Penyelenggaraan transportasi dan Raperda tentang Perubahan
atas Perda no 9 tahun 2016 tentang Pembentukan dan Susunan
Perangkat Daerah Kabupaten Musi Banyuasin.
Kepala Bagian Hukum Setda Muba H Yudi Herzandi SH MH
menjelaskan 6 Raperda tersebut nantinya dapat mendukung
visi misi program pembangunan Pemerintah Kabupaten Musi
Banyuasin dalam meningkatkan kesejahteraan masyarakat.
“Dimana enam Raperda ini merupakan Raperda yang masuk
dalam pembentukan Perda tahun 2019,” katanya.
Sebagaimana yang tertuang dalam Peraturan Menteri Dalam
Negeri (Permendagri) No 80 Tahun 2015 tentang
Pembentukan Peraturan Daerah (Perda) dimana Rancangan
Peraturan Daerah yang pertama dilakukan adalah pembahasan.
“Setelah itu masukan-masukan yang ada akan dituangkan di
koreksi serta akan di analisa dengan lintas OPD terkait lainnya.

---

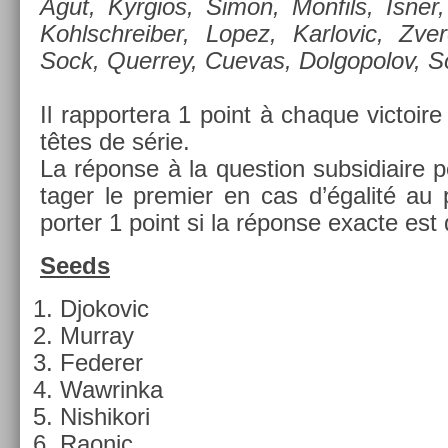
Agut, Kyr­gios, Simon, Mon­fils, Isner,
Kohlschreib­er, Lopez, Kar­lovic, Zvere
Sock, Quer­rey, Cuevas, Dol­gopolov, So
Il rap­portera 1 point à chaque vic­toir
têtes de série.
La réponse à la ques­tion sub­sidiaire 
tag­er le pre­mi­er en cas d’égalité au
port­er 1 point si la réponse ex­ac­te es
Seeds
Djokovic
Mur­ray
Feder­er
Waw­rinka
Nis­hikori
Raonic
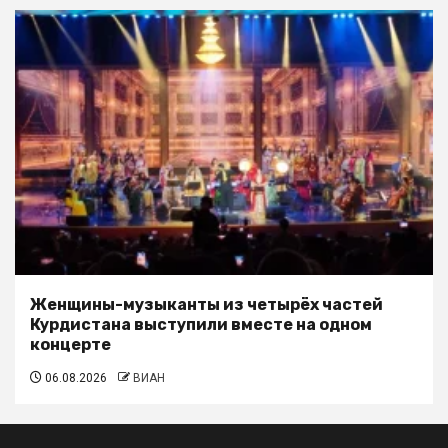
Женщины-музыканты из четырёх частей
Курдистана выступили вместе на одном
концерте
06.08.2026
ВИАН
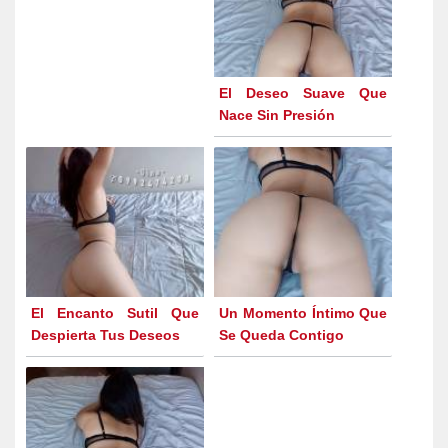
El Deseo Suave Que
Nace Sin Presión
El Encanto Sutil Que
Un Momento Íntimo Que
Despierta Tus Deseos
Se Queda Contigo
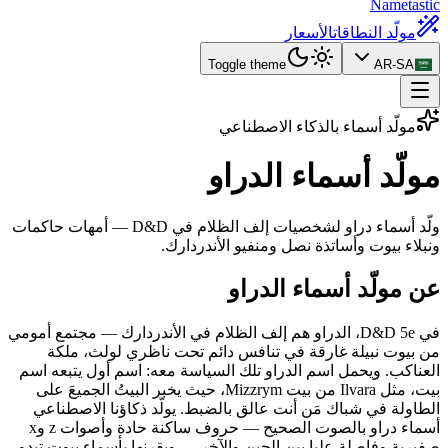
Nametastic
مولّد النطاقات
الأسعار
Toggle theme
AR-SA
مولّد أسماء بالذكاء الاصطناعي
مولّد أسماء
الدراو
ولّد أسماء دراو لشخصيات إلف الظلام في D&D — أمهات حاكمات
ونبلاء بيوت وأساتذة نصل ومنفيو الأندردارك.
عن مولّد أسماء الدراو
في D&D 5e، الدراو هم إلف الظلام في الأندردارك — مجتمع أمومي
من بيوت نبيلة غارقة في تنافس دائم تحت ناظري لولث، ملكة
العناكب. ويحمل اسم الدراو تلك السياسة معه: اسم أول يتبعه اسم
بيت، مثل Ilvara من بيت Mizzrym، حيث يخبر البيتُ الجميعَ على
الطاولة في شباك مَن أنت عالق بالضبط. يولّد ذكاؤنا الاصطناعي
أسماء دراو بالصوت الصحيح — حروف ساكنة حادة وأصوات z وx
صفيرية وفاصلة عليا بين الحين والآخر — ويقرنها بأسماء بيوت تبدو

- DIRECTIONS:
Report every line in the rows above that contains the word "tentang", copying each such line in full.

- YOUR RESPONSE:
Penyelenggaraan transportasi dan Raperda tentang Perubahan
atas Perda no 9 tahun 2016 tentang Pembentukan dan Susunan
Negeri (Permendagri) No 80 Tahun 2015 tentang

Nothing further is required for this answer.